Understanding Glycemic Index and Glycemic Load

    Published: 06-16-2009
    Views: 30,402
    Dr. Russell Greenfield explains the Glycemic index, how it affects you and which foods are best for your health.

    Dr. Russ: Hi! I am Dr. Russ, and a member of Harris Teeter's Yourwellness team. Today I am going to discuss the terms Glycemic Index and Glycemic Load. And why understanding these terms may help you lead a healthier life. You may heard the terms Glycemic Index or Glycemic Load being mentioned when your doctors discuss nutrition and health. They are helpful dietary concepts, once we get down to basics. The Glycemic Index is used to classify foods based on how quickly they cause a rise in blood sugar upon being eaten. When high Glycemic Index foods are eaten there is a rapid rise in blood sugar followed by a significant release of insulin, causing blood sugar levels to fall, creating fatigue and hunger. Consistently eating high Glycemic Index foods may lessen your body's sensitivity to insulin over time leading to type-2 diabetes and other illnesses. Sugar and white bread are considered reference foods and have been assigned to Glycemic Index of 100, because they both cause a rapid rise in blood sugar levels after ingestion. All other foods are assigned a proportionately lower value from 1-99 based on how they affect blood sugar compared to sugar or white bread. Low Glycemic Index foods are digested more slowly resulting in gentle rise in blood sugar followed by a more moderate release of insulin. Thereby, helping to maintain consistent blood glucose levels and lessening fatigue and hunger. Glycemic Load takes the concept of Glycemic Index a step further offering a more accurate reflection of the impact eating a specific food has on your blood sugar and insulin levels. The Glycemic Load takes into account the relative amount of carbohydrate the food contains in an average survey. As an example, watermelon has a Glycemic Index of 72 which is pretty high but it's mostly made up of water and contains relatively little carbohydrate. So its Glycemic Load is only between 4 and 7. Now your blood sugar may go up rapidly after eating watermelon, but it shouldn't go up very much, since there is not much carbohydrate present in watermelon to be converted into sugar in the first place. On the other hand, half a bagel has a Glycemic Index similar to watermelon at 72 but a much higher Glycemic Load of almost 26. Thus, a bigger sugar load for your body.

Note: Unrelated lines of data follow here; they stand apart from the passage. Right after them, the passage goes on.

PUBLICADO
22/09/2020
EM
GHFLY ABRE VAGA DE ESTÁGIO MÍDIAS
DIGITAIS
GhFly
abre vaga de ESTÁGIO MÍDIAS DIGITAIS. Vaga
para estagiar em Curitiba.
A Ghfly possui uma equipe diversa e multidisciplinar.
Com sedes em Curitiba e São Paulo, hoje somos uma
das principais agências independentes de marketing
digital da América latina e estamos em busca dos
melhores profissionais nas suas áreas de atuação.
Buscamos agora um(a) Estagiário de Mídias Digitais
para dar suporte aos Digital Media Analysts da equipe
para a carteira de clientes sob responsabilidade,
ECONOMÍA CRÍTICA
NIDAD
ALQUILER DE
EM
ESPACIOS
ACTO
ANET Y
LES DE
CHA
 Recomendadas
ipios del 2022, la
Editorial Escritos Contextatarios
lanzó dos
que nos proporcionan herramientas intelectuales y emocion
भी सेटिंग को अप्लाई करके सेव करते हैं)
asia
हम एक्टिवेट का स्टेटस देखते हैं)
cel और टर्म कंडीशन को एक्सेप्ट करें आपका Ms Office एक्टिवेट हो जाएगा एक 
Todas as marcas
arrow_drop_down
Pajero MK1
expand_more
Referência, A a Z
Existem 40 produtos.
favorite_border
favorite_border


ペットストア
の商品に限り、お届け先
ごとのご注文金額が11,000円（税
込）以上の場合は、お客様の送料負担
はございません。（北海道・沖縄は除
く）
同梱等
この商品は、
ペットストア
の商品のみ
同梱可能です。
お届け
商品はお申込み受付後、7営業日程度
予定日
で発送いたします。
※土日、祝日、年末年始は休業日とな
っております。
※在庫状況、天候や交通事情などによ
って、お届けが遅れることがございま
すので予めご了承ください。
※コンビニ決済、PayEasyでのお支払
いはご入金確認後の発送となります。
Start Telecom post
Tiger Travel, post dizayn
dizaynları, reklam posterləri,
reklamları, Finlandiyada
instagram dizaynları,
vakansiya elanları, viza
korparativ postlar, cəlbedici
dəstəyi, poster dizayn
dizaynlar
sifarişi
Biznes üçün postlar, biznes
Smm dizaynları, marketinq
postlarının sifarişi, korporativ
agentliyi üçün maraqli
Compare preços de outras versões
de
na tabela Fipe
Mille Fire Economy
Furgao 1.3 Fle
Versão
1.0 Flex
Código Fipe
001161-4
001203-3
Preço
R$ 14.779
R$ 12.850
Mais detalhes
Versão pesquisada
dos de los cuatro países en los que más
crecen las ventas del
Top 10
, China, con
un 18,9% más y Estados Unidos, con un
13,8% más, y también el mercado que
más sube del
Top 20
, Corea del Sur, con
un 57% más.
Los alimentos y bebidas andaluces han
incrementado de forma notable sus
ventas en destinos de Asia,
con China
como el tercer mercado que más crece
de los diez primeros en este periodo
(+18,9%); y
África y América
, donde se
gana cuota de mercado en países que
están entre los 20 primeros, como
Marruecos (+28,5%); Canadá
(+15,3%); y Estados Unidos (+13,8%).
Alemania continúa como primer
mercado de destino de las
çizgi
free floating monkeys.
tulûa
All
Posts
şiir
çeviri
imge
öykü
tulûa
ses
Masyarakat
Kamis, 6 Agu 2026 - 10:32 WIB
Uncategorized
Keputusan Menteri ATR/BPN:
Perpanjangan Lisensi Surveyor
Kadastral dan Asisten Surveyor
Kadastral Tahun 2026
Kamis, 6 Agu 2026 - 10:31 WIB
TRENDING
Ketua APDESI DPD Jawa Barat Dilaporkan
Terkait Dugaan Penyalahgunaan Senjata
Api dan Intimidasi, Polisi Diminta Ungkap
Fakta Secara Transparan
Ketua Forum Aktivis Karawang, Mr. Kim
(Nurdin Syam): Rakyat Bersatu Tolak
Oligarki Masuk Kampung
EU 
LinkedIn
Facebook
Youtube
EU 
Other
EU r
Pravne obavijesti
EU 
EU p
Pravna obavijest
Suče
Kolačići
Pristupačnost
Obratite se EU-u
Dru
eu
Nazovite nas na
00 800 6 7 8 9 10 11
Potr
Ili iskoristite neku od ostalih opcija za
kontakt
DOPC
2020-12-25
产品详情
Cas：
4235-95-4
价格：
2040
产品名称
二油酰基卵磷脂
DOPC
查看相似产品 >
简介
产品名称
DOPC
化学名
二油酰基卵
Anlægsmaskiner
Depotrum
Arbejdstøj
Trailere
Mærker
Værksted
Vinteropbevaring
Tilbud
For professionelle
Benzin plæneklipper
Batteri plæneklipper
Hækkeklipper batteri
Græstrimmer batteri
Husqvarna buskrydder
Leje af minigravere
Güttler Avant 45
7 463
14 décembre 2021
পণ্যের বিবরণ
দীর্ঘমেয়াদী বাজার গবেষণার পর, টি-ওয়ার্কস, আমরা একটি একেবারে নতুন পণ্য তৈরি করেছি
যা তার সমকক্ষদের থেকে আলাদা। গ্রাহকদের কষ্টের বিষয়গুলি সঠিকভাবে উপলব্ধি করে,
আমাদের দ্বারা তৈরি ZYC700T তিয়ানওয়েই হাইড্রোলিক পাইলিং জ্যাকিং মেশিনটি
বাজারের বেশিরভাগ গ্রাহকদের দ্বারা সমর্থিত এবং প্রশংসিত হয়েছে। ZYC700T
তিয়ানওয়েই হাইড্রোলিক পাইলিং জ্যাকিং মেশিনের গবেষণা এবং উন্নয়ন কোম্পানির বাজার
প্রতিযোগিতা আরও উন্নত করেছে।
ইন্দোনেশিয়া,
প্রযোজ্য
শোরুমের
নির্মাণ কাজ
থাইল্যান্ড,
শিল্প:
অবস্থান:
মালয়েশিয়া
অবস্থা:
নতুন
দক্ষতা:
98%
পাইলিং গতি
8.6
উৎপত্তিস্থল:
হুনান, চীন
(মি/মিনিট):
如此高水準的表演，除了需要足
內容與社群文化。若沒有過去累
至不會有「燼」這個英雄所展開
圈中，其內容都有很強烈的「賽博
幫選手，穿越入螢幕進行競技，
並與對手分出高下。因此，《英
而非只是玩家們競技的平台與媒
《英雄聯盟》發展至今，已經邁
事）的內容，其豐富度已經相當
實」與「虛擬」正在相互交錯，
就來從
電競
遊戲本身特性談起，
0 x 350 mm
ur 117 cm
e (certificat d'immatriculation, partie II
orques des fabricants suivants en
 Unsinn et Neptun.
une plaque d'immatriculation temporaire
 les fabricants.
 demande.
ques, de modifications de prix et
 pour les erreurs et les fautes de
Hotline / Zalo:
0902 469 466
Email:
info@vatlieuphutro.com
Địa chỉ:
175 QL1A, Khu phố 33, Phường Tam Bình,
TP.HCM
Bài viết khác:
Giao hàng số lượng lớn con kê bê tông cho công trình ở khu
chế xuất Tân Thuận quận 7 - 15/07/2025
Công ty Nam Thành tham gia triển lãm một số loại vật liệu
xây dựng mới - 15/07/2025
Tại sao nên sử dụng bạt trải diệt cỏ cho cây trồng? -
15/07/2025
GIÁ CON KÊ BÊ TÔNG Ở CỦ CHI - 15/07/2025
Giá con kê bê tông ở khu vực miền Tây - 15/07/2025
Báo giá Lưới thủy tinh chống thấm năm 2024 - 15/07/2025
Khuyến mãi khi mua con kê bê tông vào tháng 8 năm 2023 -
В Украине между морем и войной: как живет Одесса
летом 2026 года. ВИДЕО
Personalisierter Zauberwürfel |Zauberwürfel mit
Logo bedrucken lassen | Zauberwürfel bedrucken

    There are many reference lists that to tell the Glycemic Index and Glycemic Load of your favorite foods. And both Glycemic Index and Glycemic Load are helpful guides when choosing healthy carbohydrates, but you can't determine whether or not a food is healthy for you based solely on these numbers. They are useful concepts, but the quality and concentration of nutrients found within a given food have to be factored in as well. I hope this helps clear up any confusion around Glycemic Index and Glycemic Load for you. Be well.